Los jugadores lo intentan, no hay duda, ya pusieron en problemas al Barcelona y ayer hicieron lo propio con el Real Madrid, el hombre rico de esta historia, pero al final la lógica, esa daga maldita, no perdona, y donde los pobres ponen brega los ricos ponen gol.
Porque no hubo más en el partido, brega y lucha por un lado, por el lado del pobre, y gol por el otro, por el lado del rico. El resto fue una sucesión de imprecisiones desesperantes, unas provocadas por el terreno de juego y otras por tener la mente en otro lugar, por ejemplo Lyon, las cuáles acabaron por desconectar a todo el mundo del encuentro, a los aficionados, a los jugadores y al árbitro, pésimo aunque no influyera en el resultado final.
Pero los ricos tienen eso, tienen gol, de la nada, cuando parece que no existe luz al final del túnel llega un gol, y tan implacable es esta ley universal del fútbol que ese tanto puede llegar de pies del jugador menos rico de la plantilla, de un jugador que reivindica cada día la ética del trabajo bien hecho, sin aspavientos, sin titulares de prensa, sin ofender a nadie.
Hablo de Arbeloa, un chico que tuvo que emigrar para que se le apreciara en la casa blanca, y que muestra cada día la elegancia del chico educado, el chico que hace su trabajo sin buscar protagonismos de patio de colegio o discoteca de baja estopa. Suyo fue el primer gol, él abrió el camino de una victoria cómoda.

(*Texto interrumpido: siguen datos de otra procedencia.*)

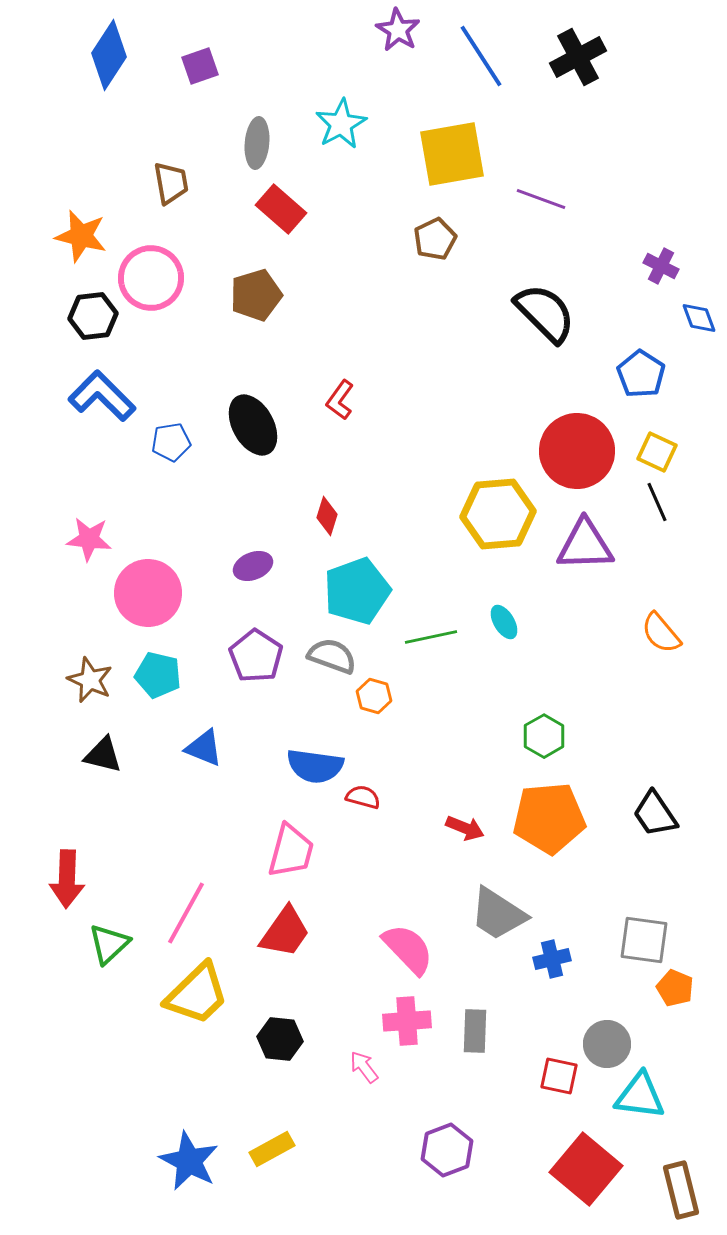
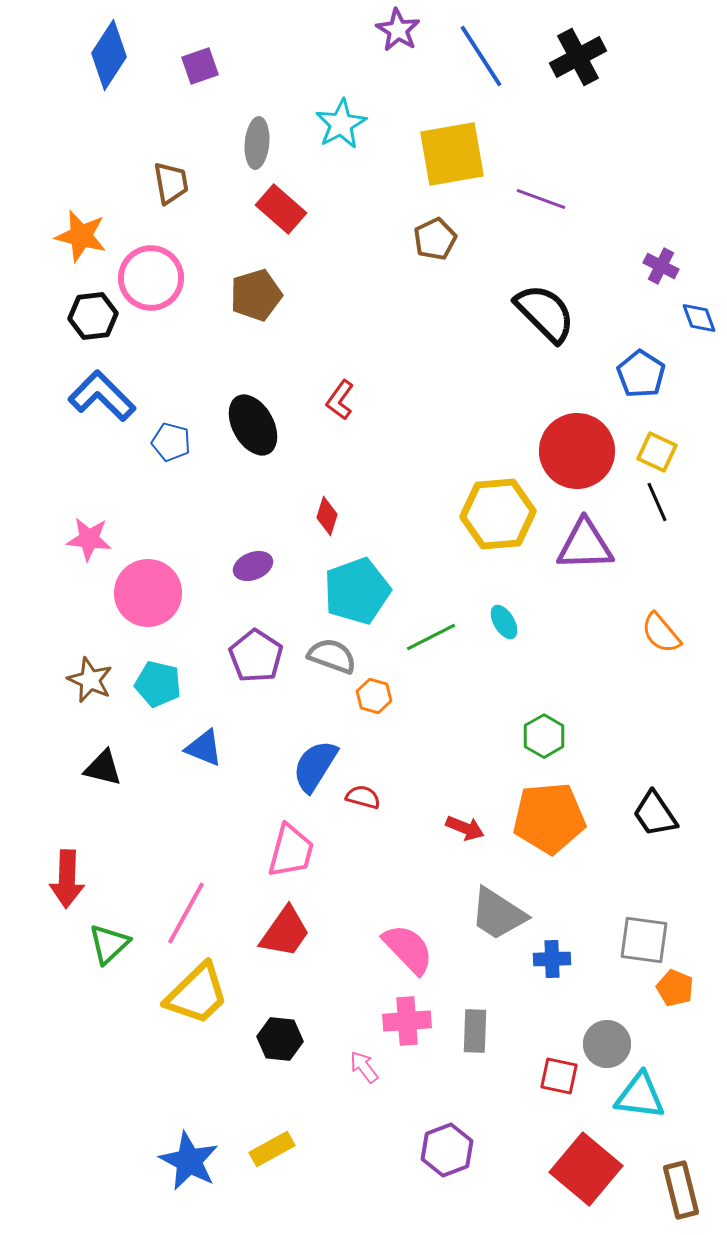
blue pentagon at (171, 442): rotated 24 degrees clockwise
green line at (431, 637): rotated 15 degrees counterclockwise
cyan pentagon at (158, 675): moved 9 px down
black triangle at (103, 755): moved 13 px down
blue semicircle at (315, 766): rotated 114 degrees clockwise
blue cross at (552, 959): rotated 12 degrees clockwise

A partir de ahí el Xerez se descompuso, porque comprendió que seguía siendo el hombre pobre de la película, y el Madrid lo aprovechó con dos contraataques sencillos finalizados de la misma forma, pase de Kaká y remate de Cristiano Ronaldo, ante la atenta mirada de Raúl, que ya ha perdido definitivamente los galones en este equipo, ha pasado de ser la referencia a convertirse en el becario que corretea tras el balón. La leyenda de Raúl exige que se marche al final de esta temporada.
Luego la nada, el abismo más absoluto, la Champions a la vuelta de la esquina, Pellegrini dando descanso a sus pesos pesados y los aficionados acicalándose para ir a cenar con su pareja, que había que celebrar que el Madrid había ganado, no, perdón, que estaban enamorados.